The performance of the aforementioned feature point detection algorithms on GPR images is illustrated in Figure 6, with results from SIFT, ORB, and SURF shown from left to right. Among the three algorithms, ORB performs the worst, detecting only a few spots and generating a significant number of false feature points. SIFT and SURF detect a larger number of spot features. However, SURF identifies more feature points with a more uniform distribution, resulting in a more complete description of the image. Therefore, SURF was selected as the feature point detection algorithm in this study.

3.2. Central Dense Structure Context Feature Extraction

The inconsistencies between roadbed layers and material differences result in alternating bright and dark stripes in GPR images. These structural variations within the road naturally provide descriptive information for pseudo-corner points. Therefore, this paper proposes the CDSC algorithm, based on the shape context algorithm, specifically targeting the stripe structures in GPR images.

3.2.1. Shape Context Algorithm

Shape context can describe arbitrary shapes and is widely used in contour matching, as shown in Figure 7. The contour line is uniformly sampled to obtain a set of contour points. For any given point in the contour point set, a polar coordinate system is established centered on that point. The number of contour points falling into small regions around that point is then counted. This process is repeated until each point in the contour point set has been accounted for, resulting in the SC feature.

- **WORK INSTRUCTION 1**: How would you put this sentence from the GPR feature extraction text into French: "Among the three algorithms, ORB performs the worst, detecting only a few spots and generating a significant number of false feature points."
- **WORK INSTRUCTION 2**: Can you update the GPR feature extraction text starting with "The performance of" and going on through "in this study.", putting "BRISK" wherever "SURF" appears?
- **WORK INSTRUCTION 3**: What comes next in the GPR feature extraction text? Write the continuation from the point where it stops.

(Source texts of formatted documents)
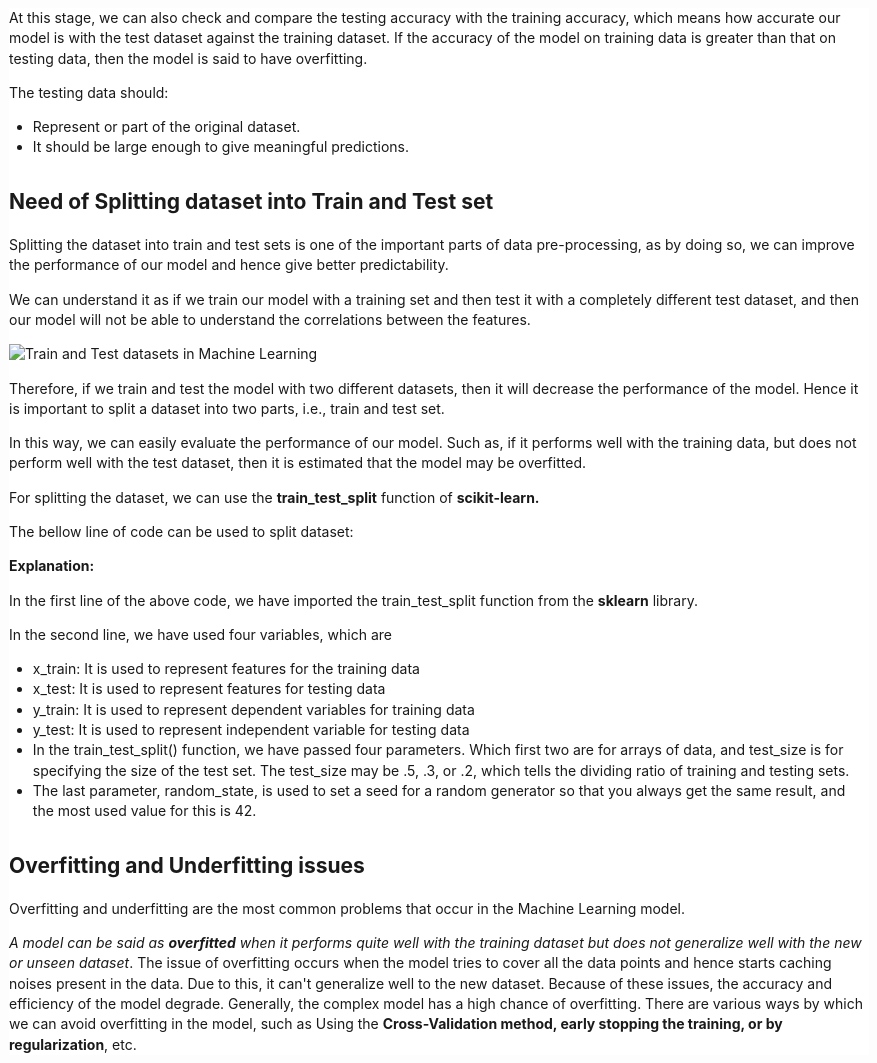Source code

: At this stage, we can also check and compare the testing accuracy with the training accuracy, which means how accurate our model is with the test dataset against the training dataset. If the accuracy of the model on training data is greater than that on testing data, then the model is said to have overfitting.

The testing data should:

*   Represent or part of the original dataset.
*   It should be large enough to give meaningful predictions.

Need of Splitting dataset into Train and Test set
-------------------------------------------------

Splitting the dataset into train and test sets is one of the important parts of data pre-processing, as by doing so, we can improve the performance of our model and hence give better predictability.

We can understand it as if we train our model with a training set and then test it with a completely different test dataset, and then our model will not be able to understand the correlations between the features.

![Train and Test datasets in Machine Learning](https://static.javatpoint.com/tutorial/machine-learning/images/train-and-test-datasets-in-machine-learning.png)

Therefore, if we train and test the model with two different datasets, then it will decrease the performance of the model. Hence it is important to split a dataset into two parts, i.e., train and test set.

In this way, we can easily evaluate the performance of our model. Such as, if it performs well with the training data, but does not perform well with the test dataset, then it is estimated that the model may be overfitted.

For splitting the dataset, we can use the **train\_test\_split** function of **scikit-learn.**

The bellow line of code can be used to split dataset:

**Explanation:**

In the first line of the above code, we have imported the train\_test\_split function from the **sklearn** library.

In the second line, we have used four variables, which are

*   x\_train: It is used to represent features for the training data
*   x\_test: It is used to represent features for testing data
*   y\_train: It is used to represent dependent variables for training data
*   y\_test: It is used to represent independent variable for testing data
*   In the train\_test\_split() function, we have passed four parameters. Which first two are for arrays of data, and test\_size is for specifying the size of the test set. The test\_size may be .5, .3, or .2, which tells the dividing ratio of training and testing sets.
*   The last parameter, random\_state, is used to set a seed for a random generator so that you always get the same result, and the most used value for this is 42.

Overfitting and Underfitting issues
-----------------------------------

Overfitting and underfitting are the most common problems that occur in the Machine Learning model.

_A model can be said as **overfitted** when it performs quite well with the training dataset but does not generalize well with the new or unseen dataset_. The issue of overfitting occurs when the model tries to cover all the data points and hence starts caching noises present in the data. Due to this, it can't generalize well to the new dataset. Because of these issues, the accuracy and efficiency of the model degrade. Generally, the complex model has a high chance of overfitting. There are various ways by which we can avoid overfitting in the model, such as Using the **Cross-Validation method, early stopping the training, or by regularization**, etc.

- **RESULT 1**: Parmi les trois algorithmes, ORB obtient les moins bons résultats : il ne détecte que quelques points et génère un nombre important de faux points caractéristiques.

- **RESULT 2**:
The performance of the aforementioned feature point detection algorithms on GPR images is illustrated in Figure 6, with results from SIFT, ORB, and BRISK shown from left to right. Among the three algorithms, ORB performs the worst, detecting only a few spots and generating a significant number of false feature points. SIFT and BRISK detect a larger number of spot features. However, BRISK identifies more feature points with a more uniform distribution, resulting in a more complete description of the image. Therefore, BRISK was selected as the feature point detection algorithm in this study.

- **RESULT 3**:
The main steps are as follows: first, the image contour is uniformly sampled. Suppose there are $N$ sample points. A point, $p_i(x_i,y_i)$, is selected, and the relative spatial position, including direction $\theta$ and distance $\rho$, between the remaining $N-1$ sample points $p_j(x_j,y_j)$ and $p_i(x_i,y_i)$ is calculated.

$$\begin{array}{c}\rho =\sqrt{{(x_i-x_j)}^2+{(y_i-y_j)}^2}\hfill \\ \theta =\arctan (y_i-y_j/x_i-x_j)\hfill \end{array}$$

(3)

A polar coordinate system is constructed around each sampling point, and the system is divided into $M\times N$ grids based on distance $\Delta \rho$ and directional $\Delta \theta$ intervals.

$$\begin{array}{l}M=R/\Delta d\\ N={360}^{\circ }/\Delta \theta \end{array}$$

(4)

In this formula, $R$ represents the local neighborhood range of the sampling point. The number of sampling points falling into each grid is counted to obtain the shape context feature histogram. The statistical rules for constructing the histogram are as follows:

$$h_i(l)=\#\{p_j\ne p_i:(p_j-p_i)\in bin(l)\}$$

(5)

In the equation, $h_i(l)$ represents the $l$-th component of the histogram for the $i$-th contour point.

The shape context algorithm requires uniform sampling of the contours in the original image. However, the stripe structures in GPR images are neither independent nor closed shapes. Therefore, building on the concept of shape context, this paper proposes the CDSC feature extraction algorithm to extract features from these stripe structures.

3.2.2. Center Dense Structure Context Feature Extraction

The CDSC is an improved version of the shape context algorithm, specifically designed for feature extraction from threshold-segmented GPR images centered around pseudo-corner points. The CDSC extraction process is illustrated in Figure 8. Compared to traditional shape context, this approach addresses the challenge of describing non-independent and non-closed images. Additionally, the dense stripe structures provide more neighborhood information for the descriptor.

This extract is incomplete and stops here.